## EXCERPT PROVIDED
XGBoost operates on the premise of gradient boosting and builds trees in a sequential manner where each new tree corrects the errors of the previous tree (Chen & Guestrin, 2016).

Extreme Gradient Boosting Formula

\[ \hat{y}_i = \sum_{k=1}^{K} f_k(x_i), \quad f_k \in \mathcal{F} \]

Where:

\(\hat{y}_i\) = The predicted output for the observation \(i\)
\(K\) = The number of trees (i.e., the number of boosting iterations)
\(f_k(x_i)\) = The prediction from the \(k-th\) decision tree
\(x_i\) = The feature vector for the observation \(i\)
\(F\) = The space of all possible decision trees

LightGBM also operates using a gradient boosting method but uses a histogram-based tree framework while it learns to scale large datasets (Ke et al., 2017).

Light Gradient Boosting Machine Formula

\[ \hat{y}_i^{(t)} = \hat{y}_i^{(t-1)} + \eta f_t(x_i) \]

Where:

\(\hat{y}_i^{(t)}\) = The updated observation \(i\) at iteration \(t\)
\(\hat{y}_i^{(t-1)}\) = The prediction from the previous boosting ineration
\(\eta\) = The learning rate while controlling for the contribution of each new tree
\(f_t(x_i)\) = The prediction of the tree added at iteration \(t\)
\(x_i\) = The feature vector for observation \(i\)

CatBoost also uses a gradient boosting method but is specifically designed to handle categorical features (Prokhorenkova et al., 2018). Because of the distinct capability I did analyze CatBoost separately rather than integrate it into the pipeline.

Categorical Boosting Formula

\[ \hat{y}_i = \sum_{t=1}^{T} \eta f_t(x_i) \]

Where:

\(\hat{y}_i\) = The predicted output for observation \(i\)
\(T\) = The total number of trees (i.e., boosting interations)
\(\eta\) = The learning rate
\(f_t(x_i)\) = The predcition from the tree at interation \(t\)

[Bounding box coordinate data]
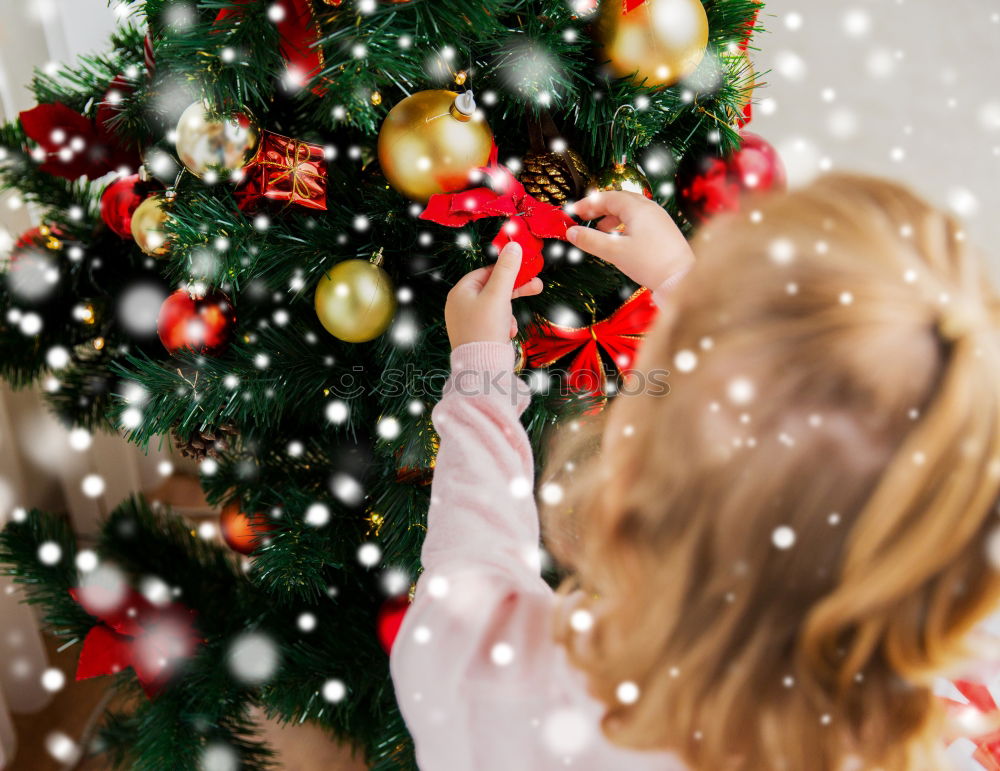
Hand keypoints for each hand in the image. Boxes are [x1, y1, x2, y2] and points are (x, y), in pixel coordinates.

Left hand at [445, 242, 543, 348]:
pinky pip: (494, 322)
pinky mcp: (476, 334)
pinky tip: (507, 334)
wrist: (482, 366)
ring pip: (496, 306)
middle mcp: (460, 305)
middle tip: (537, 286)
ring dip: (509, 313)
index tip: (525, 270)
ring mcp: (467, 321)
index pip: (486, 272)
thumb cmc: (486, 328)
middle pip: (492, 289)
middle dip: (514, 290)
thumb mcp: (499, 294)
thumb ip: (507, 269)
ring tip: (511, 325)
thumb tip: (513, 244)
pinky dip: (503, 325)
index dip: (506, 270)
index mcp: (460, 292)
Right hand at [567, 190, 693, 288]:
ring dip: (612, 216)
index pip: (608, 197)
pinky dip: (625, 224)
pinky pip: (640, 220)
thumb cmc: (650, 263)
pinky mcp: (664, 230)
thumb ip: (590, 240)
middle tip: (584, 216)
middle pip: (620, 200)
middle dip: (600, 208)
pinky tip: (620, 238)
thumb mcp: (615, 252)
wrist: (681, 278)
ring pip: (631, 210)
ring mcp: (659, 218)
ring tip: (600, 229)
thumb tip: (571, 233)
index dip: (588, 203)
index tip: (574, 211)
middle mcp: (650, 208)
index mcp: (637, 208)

## STUDY QUESTIONS
1. Output the part of the gradient boosting text from "CatBoost also uses" up to and including "at interation \(t\)".
2. For each statement, answer yes or no according to the gradient boosting text, quoting the words that decide it: (a) LightGBM uses a histogram-based tree framework. (b) CatBoost was integrated into the pipeline. (c) In XGBoost, each new tree corrects the errors of the previous tree.
3. List every source citation that appears in the gradient boosting text.
These records are separate material and have no connection to the gradient boosting text.

## ANSWERS IN ORDER
1.
CatBoost also uses a gradient boosting method but is specifically designed to handle categorical features (Prokhorenkova et al., 2018). Because of the distinct capability I did analyze CatBoost separately rather than integrate it into the pipeline.

Categorical Boosting Formula

\[ \hat{y}_i = \sum_{t=1}^{T} \eta f_t(x_i) \]

Where:

\(\hat{y}_i\) = The predicted output for observation \(i\)
\(T\) = The total number of trees (i.e., boosting interations)
\(\eta\) = The learning rate
\(f_t(x_i)\) = The predcition from the tree at interation \(t\)

2.
(a) Yes: "uses a histogram-based tree framework"
(b) No: "I did analyze CatBoost separately rather than integrate it into the pipeline"
(c) Yes: "each new tree corrects the errors of the previous tree"

3.
Chen & Guestrin, 2016
Ke et al., 2017
Prokhorenkova et al., 2018